Frans Cools a suivi avec attention la rénovation de l'Atomium. «Il y a tout juste 50 ans, en 1956, j'entamais ce chantier où j'allais travailler pendant dix-neuf mois», calcule-t-il. Il n'a alors que 27 ans -mais déjà dix ans d'expérience professionnelle, entre autres dans le châssis à molette de Belle-Fleur et un pont de 780 mètres au Congo- quand il est promu chef de chantier pour les Ateliers de construction Jambes-Namur en charge du montage de l'Atomium. Un véritable défi.

Et un chantier où Frans Cools se sentira «un peu en famille»: deux de ses frères, un beau-frère et un neveu y travailleront aussi.Dans sa maison de Tessenderlo, les souvenirs de cette expérience unique trônent en bonne place. En premier lieu les reproductions du célèbre monument: l'officielle, modèle réduit doré, reçue à la fin du chantier; la version scintillante, style «boule à facettes», qu'il a réalisée lui-même; et la maquette, en bois peint qu'un pensionné passionné a fabriquée. Des photos de 1958 ornent les murs, d'autres remplissent des albums entiers: Frans Cools en jeune père expliquant la forme de l'Atomium à ses deux fils au moyen de pommes de terre et de fourchettes, le chef de chantier en compagnie de Léopold III, de Baudouin Ier, du Premier ministre Van Acker; et d'innombrables photos de la construction, qui permettent de prendre la mesure du temps parcouru.

Avec les moyens du bord

«Aucune construction de ce type n'existait, c'était énorme pour l'époque: on n'avait pas les grues et flèches qu'ils ont aujourd'hui!», compare Frans Cools. Qui insiste sur la complexité du bâtiment: «Rien avoir avec la tour Eiffel, qui constituait un montage assez ordinaire, en petit fer, pièce par pièce.» En l'absence de grues, c'est au moyen d'immenses mâts, de treuils électriques et de câbles -la préparation du chantier prendra dix mois- qu'est assemblé le grand meccano de l'Atomium. Un chantier dont l'ampleur est difficile à imaginer aujourd'hui: les treuils, profondément ancrés dans le sol, qui tenaient les mâts en place étaient distants de 250 mètres de part et d'autre de l'Atomium. «Au début, pas de souci, on était les premiers sur le terrain de l'Expo. Mais quand les autres pays sont arrivés pour construire leurs pavillons, nos câbles étaient dans le chemin...»

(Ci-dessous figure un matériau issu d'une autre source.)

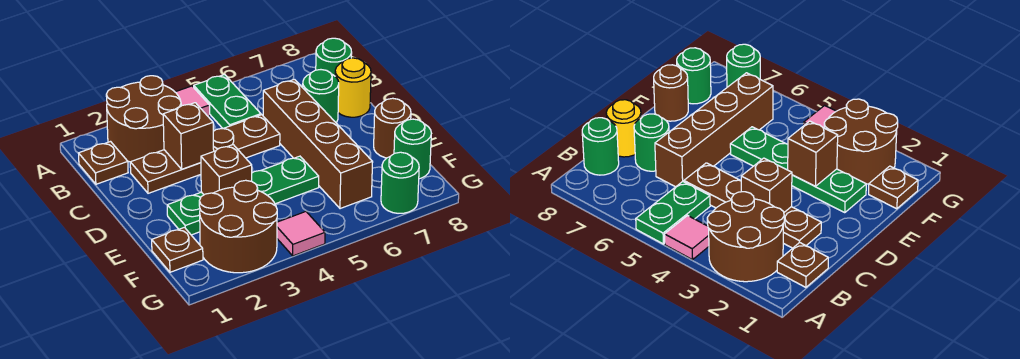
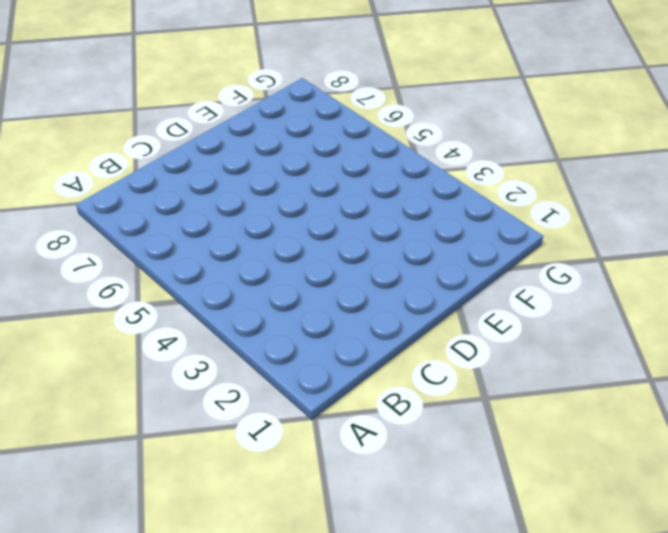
none -> brown 2x2 round brick [106,76,181,162]
none -> pink 1x1 tile [176,86,210,117]
none -> green 1x2 plate [194,75,261,129]

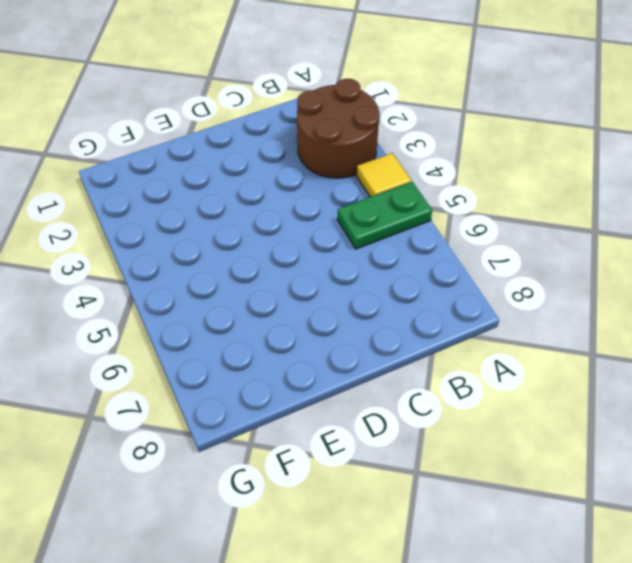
yellow 1x1 tile [357,153,411,197] -> pink 1x1 tile [176,86,210,117]
none -> brown 1x1 plate [78,142,128,184]
none -> green 1x1 round brick [316,38,352,76]
none -> brown 1x4 plate [130,115,280,193]

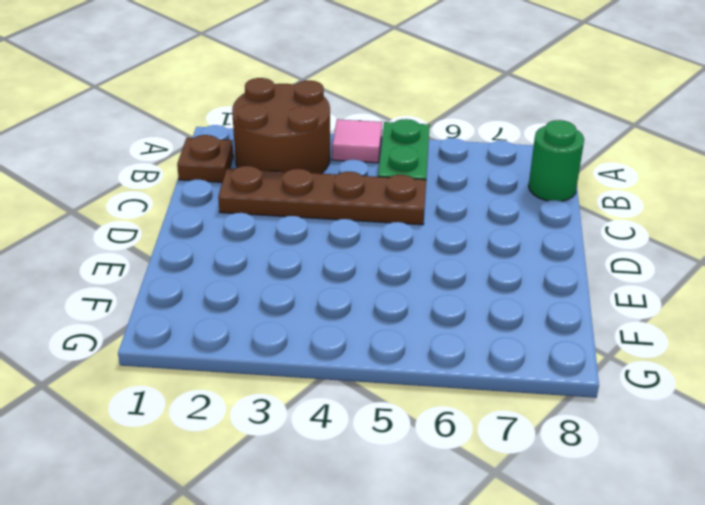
none -> brown 1x4 brick [263,79,373,209]
none -> green 1x1 round brick [303,70,339,123]
none -> yellow 1x1 round brick [335,58,371,117]

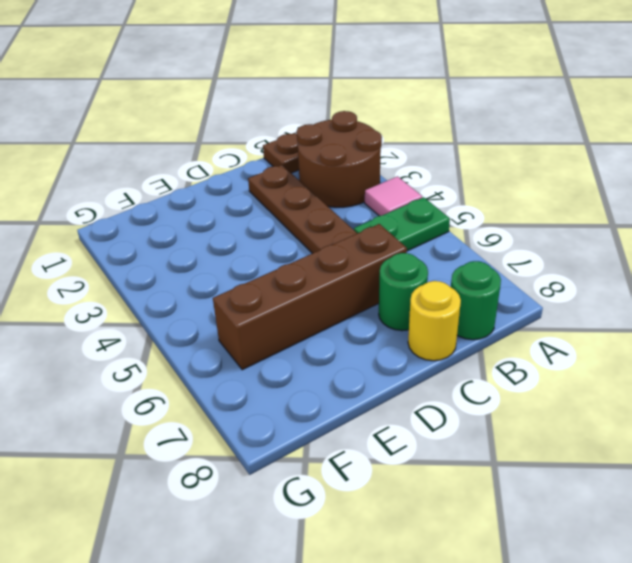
none -> green 1x4 plate [167,156,319,235]
none -> brown 1x1 round brick [374,98,411,158]
none -> brown 1x1 plate [152,227,203,272]

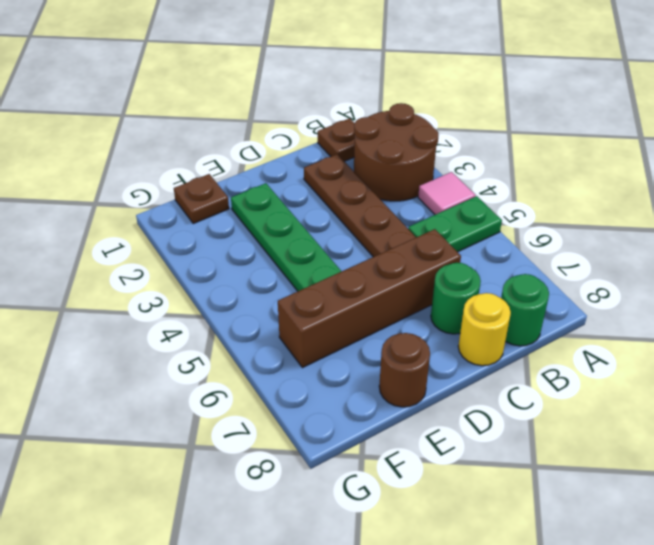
none -> brown 2x2 round brick [199,180,277,273]
none -> green 1x1 round brick [394,119,431,179]
none -> pink 1x1 tile [277,212,325,256]

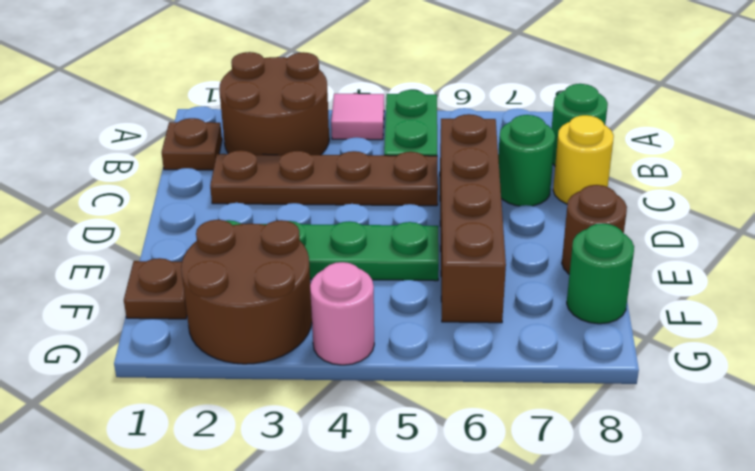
pink 1x1 round brick [310,262,374,365] -> pink 1x1 tile [277,212,325,256]
none -> green 1x1 round brick [381,152,419,213]
none -> brown 1x1 brick [163,103,214,169]
none -> brown 1x1 brick [201,145,252,195]

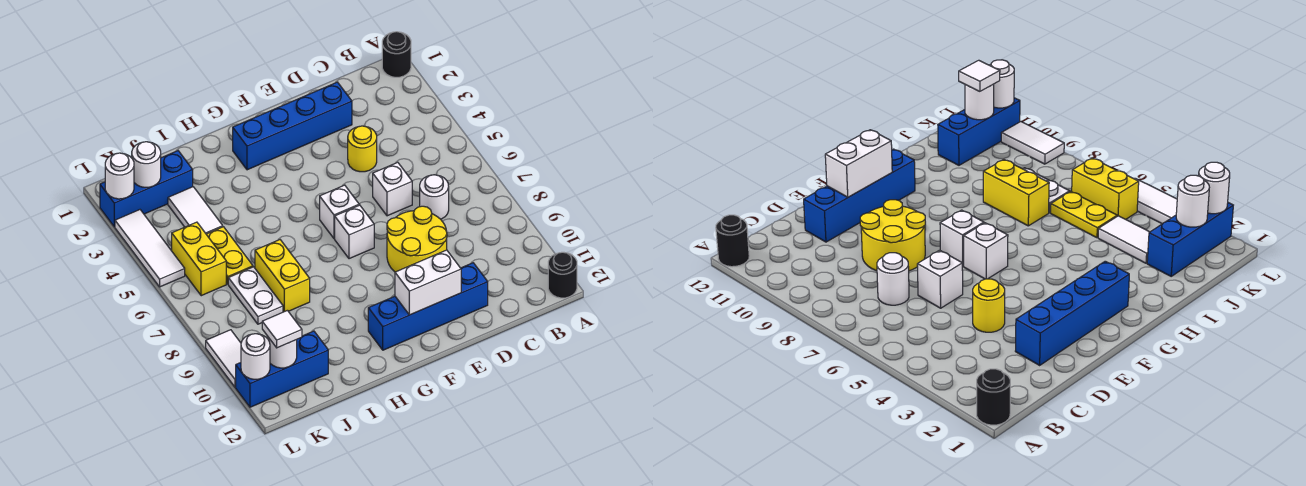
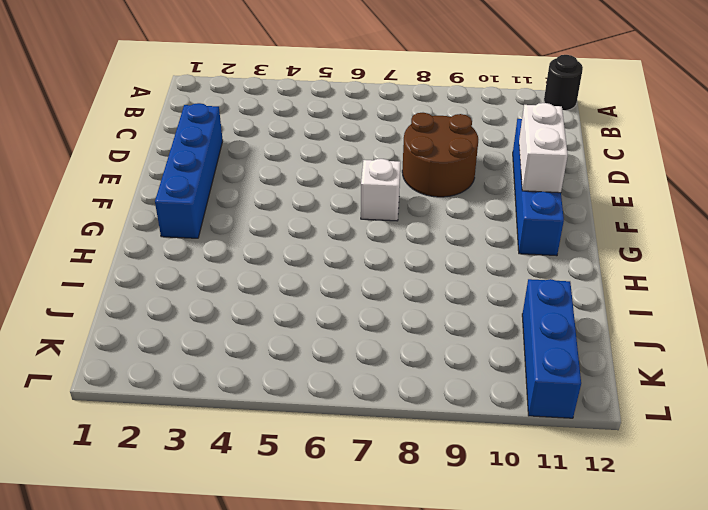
brown 2x2 round brick [402,113,478,197] -> yellow 2x2 round brick [387,206,447,272]
none -> black 1x1 round brick [382,32,411,77]
none -> white 1x1 round brick [420,175,449,219]
none -> yellow 1x1 round brick [348,126,377,172]

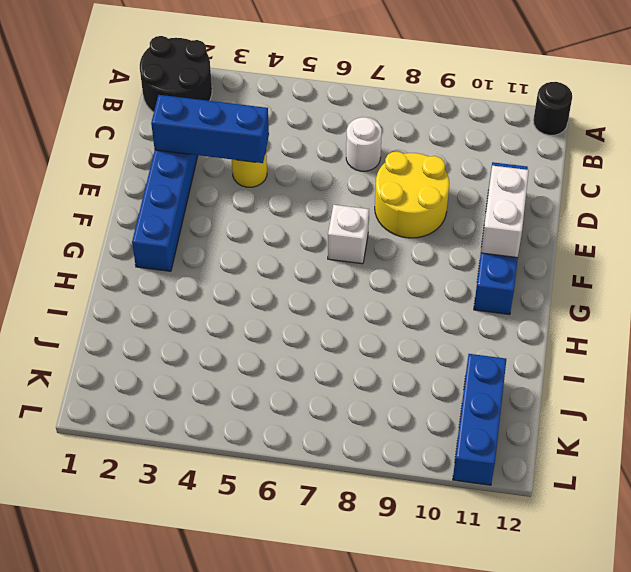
black 2x2 round brick [140,36,212,112] -> black 1x1 round brick [382,32,411,77]
blue 1x3 brick [151,95,269,163] -> blue 1x3 brick turned to [100,151,193,227]
none -> white 1x1 brick [373,162,412,216]
none -> white 1x1 brick [320,185,359,239]
none -> yellow 1x2 brick [255,240,310,312]

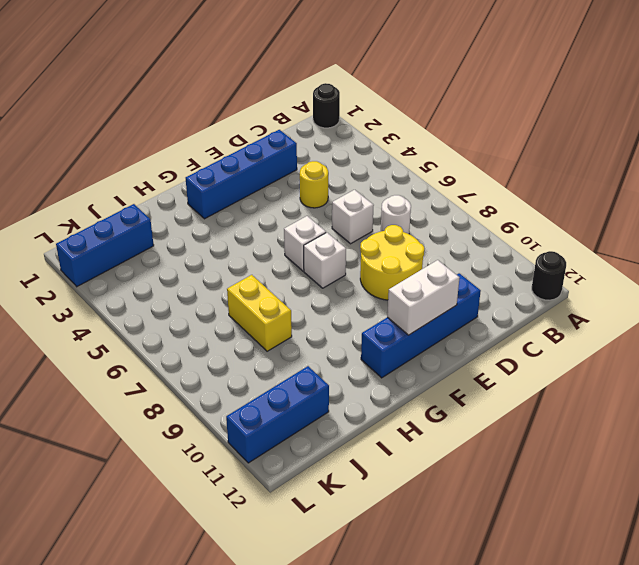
none -> white 1x2 tile [168,187,223,234]
none -> yellow 1x2 plate [206,227,253,284]
none -> white 1x2 plate [228,267,283,324]

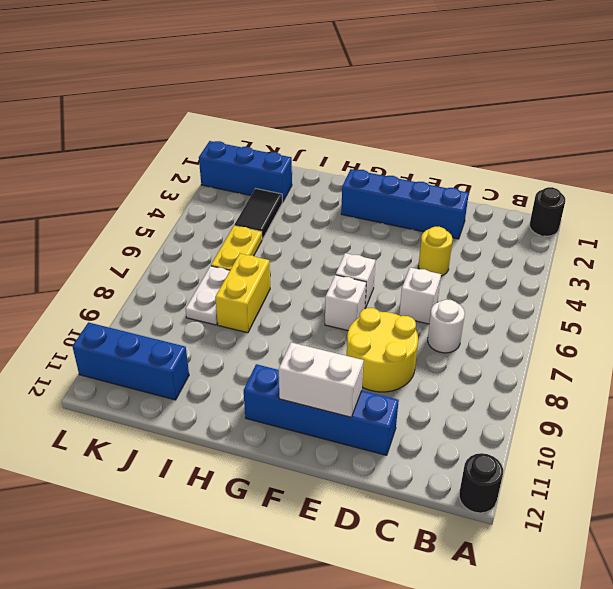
black 1x2 tile [234,189,282,240] -> white 1x2 tile [168,187,223,234]
none -> yellow 1x2 brick [172,222,226,296]
none -> white 1x3 tile [115,210,185,287]
none -> white 1x2 tile [206,330,241,387]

Les ouvriers voltigeurs n'étaient pas harnachés comme ceux d'aujourd'hui. «Et ils s'accrochaient où et quand ils pouvaient: on partait de rien, on devait tout monter au fur et à mesure.» Malgré ces conditions, «on n'a eu à déplorer aucun accident grave!» se réjouit Frans Cools.

Pas de téléphone mobile: «On communiquait beaucoup par signes et par cris. Ce n'est que tout à la fin que j'ai eu un téléphone de l'armée», se souvient Frans Cools. Jusqu'à 125 hommes ont travaillé simultanément sur le chantier lors du montage des pièces métalliques proprement dit, qui n'a duré que neuf mois, indique-t-il fièrement. Les constructeurs du monde entier venaient de loin pour admirer le savoir-faire en action, notamment les bipodes de 110 tonnes assemblés au sol et ensuite montés. «C'était exceptionnel pour l'époque.»

Inutile de dire que la rénovation de l'Atomium remplit de joie Frans Cools, lui qui l'a vu se dégrader progressivement: «Son existence était prolongée d'année en année, il n'a donc jamais bénéficié d'un grand entretien.» Frans Cools, 76 ans, retournera avec joie dans ce lieu chargé de souvenirs. C'est là, dans le restaurant panoramique, qu'il a célébré ses 50 ans de mariage.